Everyone, these are some very interesting comments. I'm very happy that we're discussing this as I told @BernStZi (and @djhurio at the beginning of this thread), the idea is that when we get these SDDF files ready, the next step is to explore developing a package to analyze the ESS data. Essentially, this is compiling all survey design information for each round/country and build some API so that the essurvey can download SDDF, merge it and create an automatic survey object based on the survey information we have for that round/country.

Keep it up and let's see if we can finish up the SDDF function soon.

briatte commented 5 years ago

@BernStZi -- Thank you very much for your detailed answer, which is extremely useful since, as you note, this information is not easily deducible from the ESS documentation:

I still have summaries of the sampling designs for ESS Round 1 - 7 that hold the necessary information to specify svydesign objects with regard to sampling stages, stratification, sampling domains, etc.. Maybe the ESS can even publish these summaries, which were complied from the Sampling Sign-off Forms back to Round 1.
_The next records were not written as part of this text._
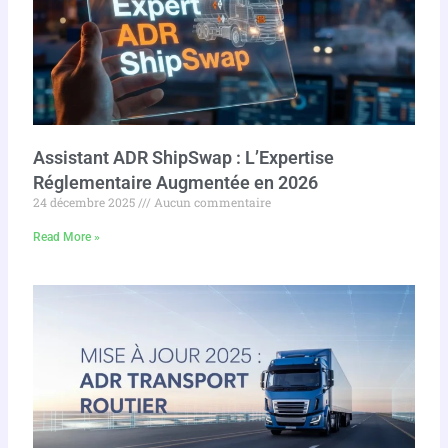
Assistant ADR ShipSwap : L’Expertise
Réglementaire Augmentée en 2026
24 décembre 2025
Aucun commentaire
Read More »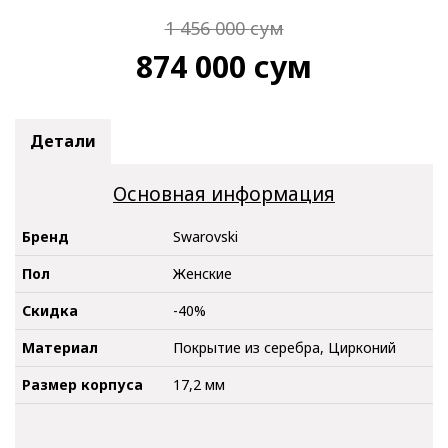
1 456 000
сум
874 000
сум
Детали
Основная информация
Бренд
Swarovski
Пол
Женские
Скидка
-40%
Материал
Покрытие из серебра, Цирконий
Размер корпуса
17,2 мм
I think we can suggest that to the ESS team when we email with the list of things that we want to tell them, based on our discussion (weird differences between design weights and SDDF files in Israel Round 1, France Round 1 and UK Rounds 2-3, missing prob in UK Round 4).

@cimentadaj -- The information that shows up in this discussion could be summarised in many ways:

P.S. I've reported the issue identified by @djhurio in an earlier comment -- it's a ReadStat issue, so I reported it there. I also posted it on the haven repo for reference. See cross-refs below.
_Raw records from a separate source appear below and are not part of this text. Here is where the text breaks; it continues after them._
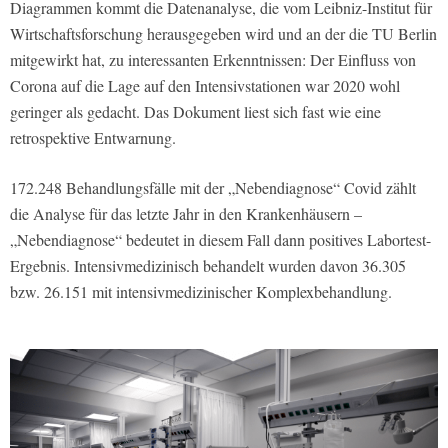
Diagrammen kommt die Datenanalyse, die vom Leibniz-Institut für
Wirtschaftsforschung herausgegeben wird und an der die TU Berlin
mitgewirkt hat, zu interessanten Erkenntnissen: Der Einfluss von
Corona auf die Lage auf den Intensivstationen war 2020 wohl
geringer als gedacht. Das Dokument liest sich fast wie eine
retrospektive Entwarnung.
172.248 Behandlungsfälle mit der „Nebendiagnose“ Covid zählt
die Analyse für das letzte Jahr in den Krankenhäusern –
„Nebendiagnose“ bedeutet in diesem Fall dann positives Labortest-
Ergebnis. Intensivmedizinisch behandelt wurden davon 36.305
bzw. 26.151 mit intensivmedizinischer Komplexbehandlung.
briatte commented 5 years ago

I'm happy to report that the issue in ReadStat reported above is now fixed in the dev branch, which means that the next version of ReadStat/haven should solve the problem.

Thanks a lot to @evanmiller.

cimentadaj commented 5 years ago

Awesome, thanks @briatte! I will be busy until the end of June, I'll get back to this then. So just to organize ourselves here's the TODO list I've summarized (keep adding if I forgot anything):

When that's done, then we could potentially read all SDDF files from rounds 1:6. Additionally:

I think also we could harmonize the SDDF data to lower case in column names because this differs between country/rounds.
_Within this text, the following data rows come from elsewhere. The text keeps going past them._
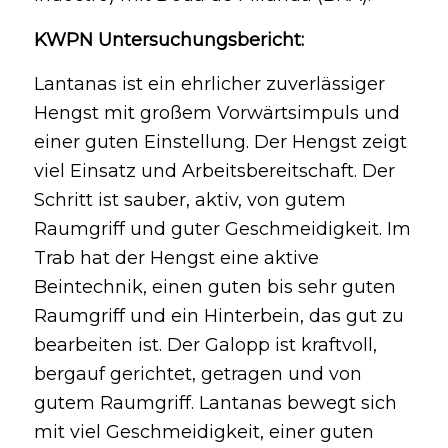
KWPN Untersuchungsbericht:
Lantanas ist ein ehrlicher zuverlässiger
Hengst mit großem Vorwärtsimpuls und
einer guten Einstellung. Der Hengst zeigt
viel Einsatz und Arbeitsbereitschaft. Der
Schritt ist sauber, aktiv, von gutem
Raumgriff und guter Geschmeidigkeit. Im
Trab hat der Hengst eine aktive
Beintechnik, einen guten bis sehr guten
Raumgriff und ein Hinterbein, das gut zu
bearbeiten ist. Der Galopp ist kraftvoll,
bergauf gerichtet, getragen und von
gutem Raumgriff. Lantanas bewegt sich
mit viel Geschmeidigkeit, einer guten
briatte commented 5 years ago

I've just submitted a PR that does nothing else than falling back onto foreign when haven fails to read a file. I have not updated the package documentation, but the code will issue warning to the user if that happens.

I've tested the code on all SDDF files currently available, using the loop below: everything gets read correctly. The only problematic files are France 1, 2 and 3.

library(essurvey) # remotes::install_github('briatte/essurvey')
dir.create("ess-sddf", showWarnings = FALSE)

for (i in show_countries()) {
  for (j in show_sddf_rounds(i)) {
    cat(i, j, "\n")
    f <- paste0("ess-sddf/", i, j, ".rds")
    if (!file.exists(f)) {
      x <- import_sddf_country(i, j, format = "spss")
      readr::write_rds(x, f)
    }
  }
}
cimentadaj commented 5 years ago

Hi everyone, I merged the changes introduced by @briatte on having a fall-back mechanism for reading ESS data with foreign. This means that we can read any SDDF data from rounds 1:6. This is a great addition! Thanks @briatte. I will try to push forward reading rounds 7:8 so that we can finish this in the next month or so. Feel free to test the new work by installing the latest essurvey with devtools::install_github("ropensci/essurvey") and downloading your SDDF data with essurvey::import_sddf_country. Let us know of any problems you might find.